8. Teil | Lebensraum-Serie: Rotwild
Wie haben sich die Abschussdichten der heimischen Wildarten in den letzten Jahrzehnten entwickelt? Wir geben Antworten in dieser aufschlussreichen Serie! – 8. Teil: Rotwild.
Rotwild erreichte die höchsten Abschussdichten in jenen Bezirken, in denen der Lebensraum zwar gebirgig, aber nicht zu extrem ist. Dies sind neben Hochgebirgslagen auch ausgedehnte Vorlagen, Täler, Beckenlagen sowie Mittelgebirge. In der ersten Periode (1955–1964) wurden höchste Abschussdichten (mehr als 1 Stück je 100 ha Bezirksfläche) in vier Bezirken erreicht (Spitzenreiter war der Bezirk Leoben mit 1,52 Stück/100 ha, jetzt 0,97 Stück/100 ha). In der zweiten Periode (1965–1974) wurden Abschussdichten über ein Stück je 100 ha in 7 Bezirken, in der dritten in 10, in der vierten in 7, in der fünften Periode ebenfalls in 7, in der sechsten in 13 und in der letzten Periode (2015–2018) in 15 Bezirken erreicht (Abb. 1; Höchstwert: Lilienfeld mit 2,21 Stück/100 ha). In der Obersteiermark (Bezirke Leoben, Knittelfeld, Bruck an der Mur) und im Tiroler Lechtal (Bezirk Reutte) ergaben sich seit den 1950er-Jahren nachhaltig hohe Abschussdichten. In angrenzenden Gebieten Niederösterreichs, Vorarlbergs und Kärntens wurden etwas später ähnlich hohe Durchschnittsabschüsse getätigt (Abb. 1).
In den Bezirksflächen sind alle von Rotwild unbesiedelten Flächen, deren genaues Ausmaß unbekannt ist, inkludiert. Es ist also davon auszugehen, dass die tatsächlich vom Rotwild bewohnte Fläche kleiner als die Bezirksfläche ist, wodurch Abschussdichten, bezogen auf die besiedelte Fläche, höher ausfallen würden. Dies stört aber nicht den Vergleich der Abschussentwicklung auf identen Bezirksflächen über die Zeit. Lokale, revierweise Abschussdichten können von diesem durchschnittlichen Bezirkswert deutlich abweichen.
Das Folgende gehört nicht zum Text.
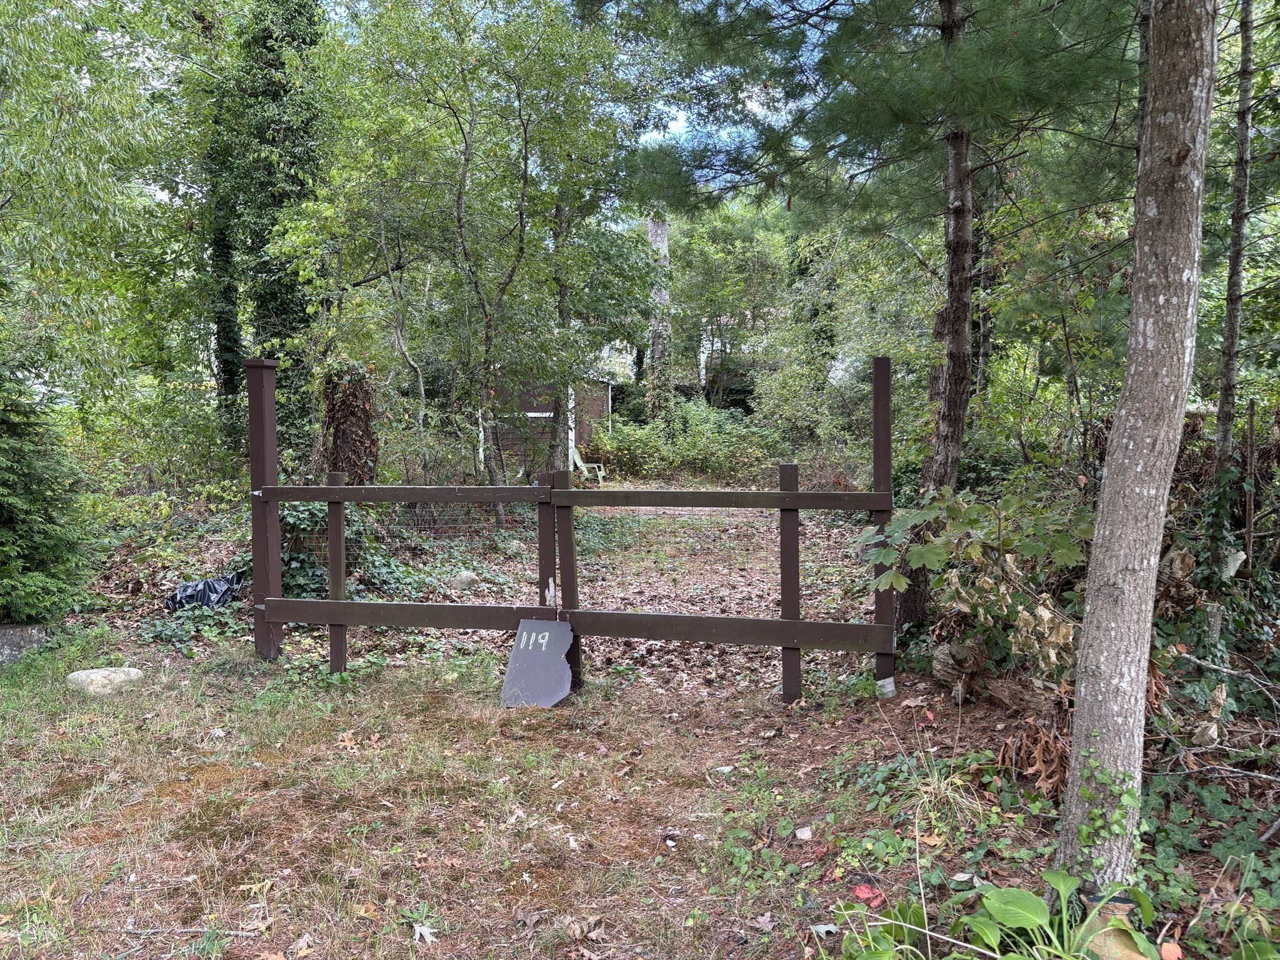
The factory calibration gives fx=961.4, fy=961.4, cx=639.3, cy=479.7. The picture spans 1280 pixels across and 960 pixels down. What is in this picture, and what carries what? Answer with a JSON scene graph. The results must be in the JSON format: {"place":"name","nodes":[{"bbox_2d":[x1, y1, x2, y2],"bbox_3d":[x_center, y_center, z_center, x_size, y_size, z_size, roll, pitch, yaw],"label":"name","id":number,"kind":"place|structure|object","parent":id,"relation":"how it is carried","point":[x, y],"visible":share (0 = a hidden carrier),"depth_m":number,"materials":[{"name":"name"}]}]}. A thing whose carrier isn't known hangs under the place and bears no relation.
{"place":"outdoors","nodes":[
{"label":"outdoors","id":0,"kind":"place"},
{"bbox_2d":[63,0,820,203],"label":"sky","id":1,"kind":"structure","parent":0,"point":[666,109],"materials":[{"name":"blue"}]},
{"bbox_2d":[478,366,616,476],"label":"wooden shed","id":2,"kind":"structure","parent":0,"point":[602,396],"depth_m":21.02,"materials":[{"name":"wood"}]},
{"bbox_2d":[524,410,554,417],"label":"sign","id":3,"kind":"object","parent":2,"relation":"attached to","point":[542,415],"visible":0.72,"depth_m":19.79,"materials":[{"name":"white"}]},
{"bbox_2d":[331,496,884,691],"label":"path","id":4,"kind":"structure","parent":0,"point":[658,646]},
{"bbox_2d":[273,499,398,602],"bbox_3d":[-2.740,0.561,8.085,1.373,1.039,1.221,0,4,3],"label":"ivy","id":5,"kind":"object","parent":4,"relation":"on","point":[292,512],"visible":0.43,"depth_m":7.92,"materials":[{"name":"green plant"}]},
{"bbox_2d":[451,569,480,589],"bbox_3d":[-1.638,0.942,8.983,0.298,0.209,0.293,-4,6,-39],"label":"rock","id":6,"kind":"object","parent":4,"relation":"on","point":[465,576],"visible":0.85,"depth_m":8.87,"materials":[{"name":"grey stone"}]},
{"bbox_2d":[0,623,1279,959],"label":"ground","id":7,"kind":"structure","parent":0,"point":[573,711],"materials":[{"name":"plant"}]},
{"bbox_2d":[0,623,46,665],"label":"rock","id":8,"kind":"object","parent":7,"relation":"on","point":[12,627],"visible":0.85,"depth_m":6.23,"materials":[{"name":"grey stone"}]},
{"bbox_2d":[0,301,94,625],"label":"conifer shrub","id":9,"kind":"object","parent":7,"relation":"on","point":[4,512],"visible":0.97,"depth_m":6.66,"materials":[{"name":"green plant"}]},
{"bbox_2d":[66,667,144,694],"bbox_3d":[-3.159,1.198,5.675,0.439,0.164,0.324,-1,4,-9],"label":"rock","id":10,"kind":"object","parent":7,"relation":"on","point":[75,676],"visible":0.88,"depth_m":5.58,"materials":[{"name":"stone"}]},
{"bbox_2d":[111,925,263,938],"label":"stick","id":11,"kind":"object","parent":7,"relation":"on","point":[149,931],"visible":0.96,"depth_m":3.03,"materials":[{"name":"brown wood"}]},
{"bbox_2d":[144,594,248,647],"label":"ivy","id":12,"kind":"object","parent":7,"relation":"on","point":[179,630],"visible":0.55,"depth_m":6.89,"materials":[{"name":"green plant"}]},
{"bbox_2d":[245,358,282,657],"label":"gate post","id":13,"kind":"object","parent":7,"relation":"on","point":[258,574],"visible":0.81,"depth_m":6.08,"materials":[{"name":"brown wood"}]},
{"bbox_2d":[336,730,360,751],"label":"dry leaf","id":14,"kind":"object","parent":7,"relation":"on","point":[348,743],"visible":0.96,"depth_m":4.74,"materials":[{"name":"brown plant"}]},
{"bbox_2d":[411,921,438,943],"bbox_3d":[-0.675,1.412,3.013,0.103,0.022,0.129,-4,6,-42],"label":"dry leaf","id":15,"kind":"object","parent":7,"relation":"on","point":[422,929],"visible":0.95,"depth_m":3.00,"materials":[{"name":"white"}]},
{"bbox_2d":[500,617,574,708],"bbox_3d":[-0.567,1.038,5.379,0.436,0.477,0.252,2,5,23],"label":"sign","id":16,"kind":"object","parent":7,"relation":"on","point":[517,652],"visible":0.99,"depth_m":5.36,"materials":[{"name":"grey stone"}]},
{"bbox_2d":[247,355,894,701],"bbox_3d":[-0.492,0.301,5.504,3.909,2.034,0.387,0,4,3],"label":"wooden gate","id":17,"kind":"structure","parent":7,"relation":"on","point":[332,600],"depth_m":5.46,"materials":[{"name":"brown wood"}]},
{"bbox_2d":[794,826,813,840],"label":"stone","id":18,"kind":"object","parent":7,"relation":"on","point":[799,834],"visible":0.98,"depth_m":3.67,"materials":[{"name":"white stone"}]},
{"bbox_2d":[851,882,886,906],"bbox_3d":[0.764,1.381,3.226,0.119,0.057,0.122,-4,6,-43],"label":"red leaf","id":19,"kind":"object","parent":7,"relation":"on","point":[859,891],"visible":0.86,"depth_m":3.20,"materials":[{"name":"red"}]},
{"bbox_2d":[609,0,1139,630],"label":"pine tree","id":20,"kind":"object","parent":7,"relation":"on","point":[1002,68],"visible":0.98,"depth_m":6.14,"materials":[{"name":"brown"}]},
{"bbox_2d":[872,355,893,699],"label":"gate post","id":21,"kind":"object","parent":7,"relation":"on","point":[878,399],"visible":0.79,"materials":[{"name":"brown wood"}]},
{"bbox_2d":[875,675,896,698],"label":"white stone","id":22,"kind":"object","parent":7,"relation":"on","point":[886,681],"visible":0.8,"depth_m":5.41,"materials":[{"name":"white stone"}]},
{"bbox_2d":[900,735,993,836],"bbox_3d":[1.181,1.200,3.753,0.527,0.304,0.576,0,4,3],"label":"grass tuft","id":23,"kind":"object","parent":7,"relation":"on","point":[936,780],"visible":0.85,"depth_m":3.74,"materials":[{"name":"plant"}]},
{"bbox_2d":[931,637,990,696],"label":"tree stump","id":24,"kind":"object","parent":7,"relation":"on","point":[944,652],"visible":0.88,"depth_m":5.20,"materials":[{"name":"brown wood"}]},
{"bbox_2d":[866,486,1096,686],"bbox_3d":[1.896,0.620,5.111,1.341,1.174,1.364,0,4,3],"label":"shrub","id":25,"kind":"object","parent":7,"relation":"on","point":[971,549],"visible":0.74,"depth_m":5.00,"materials":[{"name":"green plant"}]},
{"bbox_2d":[838,872,1163,959],"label":"leafy plant","id":26,"kind":"object","parent":7,"relation":"on","point":[1013,891],"visible":0.97,"depth_m":2.74,"materials":[{"name":"green plant"}]},
{"bbox_2d":[995,713,1072,799],"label":"dry leaves","id":27,"kind":"object","parent":7,"relation":"on","point":[1042,732],"visible":0.64,"depth_m":4.01,"materials":[{"name":"brown plant"}]},
{"bbox_2d":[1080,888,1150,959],"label":"pot","id":28,"kind":"object","parent":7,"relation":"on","point":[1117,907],"visible":0.63,"depth_m":2.78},
{"bbox_2d":[1051,0,1219,896],"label":"tree trunk","id":29,"kind":"object","parent":7,"relation":"on","point":[1074,749],"visible":0.99,"materials":[{"name":"grey"}]},
{"bbox_2d":[1065,751,1144,890],"bbox_3d":[1.461,1.082,3.033,0.227,0.447,0.277,0,4,3],"label":"ivy","id":30,"kind":"object","parent":29,"relation":"attached to","point":[1117,821],"visible":0.73,"depth_m":3.00,"materials":[{"name":"green plant"}]},
{"bbox_2d":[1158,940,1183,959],"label":"red leaf","id":31,"kind":"object","parent":7,"relation":"on","point":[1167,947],"visible":0.99,"depth_m":2.79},
{"bbox_2d":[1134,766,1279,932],"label":"ivy","id":32,"kind":"object","parent":7,"relation":"on","point":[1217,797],"visible":0.65,"depth_m":3.25,"materials":[{"name":"green plant"}]},
{"bbox_2d":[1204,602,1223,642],"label":"tree stump","id":33,"kind":"object","parent":7,"relation":"on","point":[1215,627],"visible":0.6,"depth_m":4.96,"materials":[{"name":"wood"}]},
{"bbox_2d":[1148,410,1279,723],"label":"brush pile","id":34,"kind":"object","parent":7,"relation":"on","point":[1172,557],"visible":0.61,"depth_m":5.10,"materials":[{"name":"plant"}]},
{"bbox_2d":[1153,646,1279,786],"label":"fallen branch","id":35,"kind":"object","parent":7,"relation":"on","point":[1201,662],"visible":0.92,"depth_m":3.93,"materials":[{"name":"wood"}]},
{"bbox_2d":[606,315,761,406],"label":"house","id":36,"kind":"structure","parent":0,"point":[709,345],"depth_m":35.29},
{"label":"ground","id":37,"kind":"structure","parent":0},
{"bbox_2d":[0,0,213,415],"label":"tree","id":38,"kind":"object","parent":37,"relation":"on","point":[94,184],"visible":0.94,"depth_m":10.28,"materials":[{"name":"green plant"}]},
{"bbox_2d":[163,572,243,611],"bbox_3d":[-3.521,0.923,7.798,0.669,0.336,0.582,0,4,3],"label":"garbage bag","id":39,"kind":"object","parent":37,"relation":"on","point":[192,595],"visible":0.75,"depth_m":7.66,"materials":[{"name":"black plastic"}]},
{"bbox_2d":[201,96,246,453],"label":"ivy-covered tree","id":40,"kind":"object","parent":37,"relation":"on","point":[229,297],"visible":0.53,"depth_m":12.82,"materials":[{"name":"green plant"}]},
{"bbox_2d":[211,0,330,470],"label":"ivy-covered tree","id":41,"kind":"object","parent":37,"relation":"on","point":[292,165],"visible":0.69,"depth_m":11.97,"materials":[{"name":"green plant"}]},
{"bbox_2d":[318,357,378,486],"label":"tree trunk","id":42,"kind":"object","parent":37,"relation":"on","point":[340,423],"visible":0.61,"materials":[{"name":"brown plant"}]},
{"bbox_2d":[318,0,645,495],"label":"tree","id":43,"kind":"object","parent":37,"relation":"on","point":[525,144],"visible":0.99,"depth_m":10.81,"materials":[{"name":"green plant"}]},
{"bbox_2d":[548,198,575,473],"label":"tree","id":44,"kind":"object","parent":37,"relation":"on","point":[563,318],"visible":0.59,"depth_m":13.92,"materials":[{"name":"plant"}]},
{"bbox_2d":[569,445,606,483],"bbox_3d":[-1.188,-0.255,20.016,0.807,0.947,0.685,0,4,3],"label":"adirondack chair","id":45,"kind":"object","parent":37,"relation":"on","point":[579,460],"visible":0.7,"depth_m":20.02,"materials":[{"name":"white"}]},
{"bbox_2d":[645,212,673,422],"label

Die unterste Stufe der Abschussdichte (0,001–0,01) wird bereits erreicht, sobald im Bezirk ein Stück in 10 Jahren erlegt wurde.
Wiederbesiedelung
Mitte des 19. Jahrhunderts wurde das Rotwild wegen der Wildschäden, vor allem in der Landwirtschaft, in vielen Gebieten Europas und Österreichs ausgerottet. Nach dem Zweiten Weltkrieg kam es in Österreich zu einem starken Bestandesanstieg und zu einer Zunahme des vormals stark geschrumpften Verbreitungsgebiets. Heute ist wieder rund die Hälfte der Landesfläche von Rotwild besiedelt.
In Europa lebt Rotwild nur auf etwa einem bis zwei Zehnteln seines ursprünglichen Verbreitungsgebiets in weitgehend isolierten Populationen. Aufgrund der gebirgigen Lage Österreichs sind zwar die Lebensraumverluste (bisher) nicht so groß wie in anderen Ländern. Jedoch werden durch die hohe Attraktivität der Alpen für Freizeitaktivitäten und die dadurch entstehende Beunruhigung große Flächen vom störungsempfindlichen Rotwild zumindest tagsüber kaum noch genutzt. Dies führt zu starken Konzentrationseffekten in den relativ ruhigeren Gebieten mit erhöhter Gefahr von Wildschäden, insbesondere auch in steilen, für den Menschen schwer zugänglichen Schutzwäldern. Es ergibt sich eine zunehmend ungünstige Wildverteilung. Die Erhaltung geeigneter Rotwild-Lebensräume von ausreichender Größe ist deshalb besonders wichtig. Der seit etwa 20 Jahren kontinuierlich zunehmende Abschusstrend (Abb. 2, Seite 14) ist vor allem eine Folge erhöhter Rotwildbestände. Gleichzeitig haben sich der Jagddruck sowie Beunruhigungen durch Freizeitaktivitäten erhöht. Das Wild ist scheuer, Bejagung und Abschusserfüllung sind schwieriger geworden. Für immer mehr Jäger ist eine erforderliche Bestandesregulierung nicht mehr realisierbar gewesen, wodurch Bestände weiter angestiegen sind.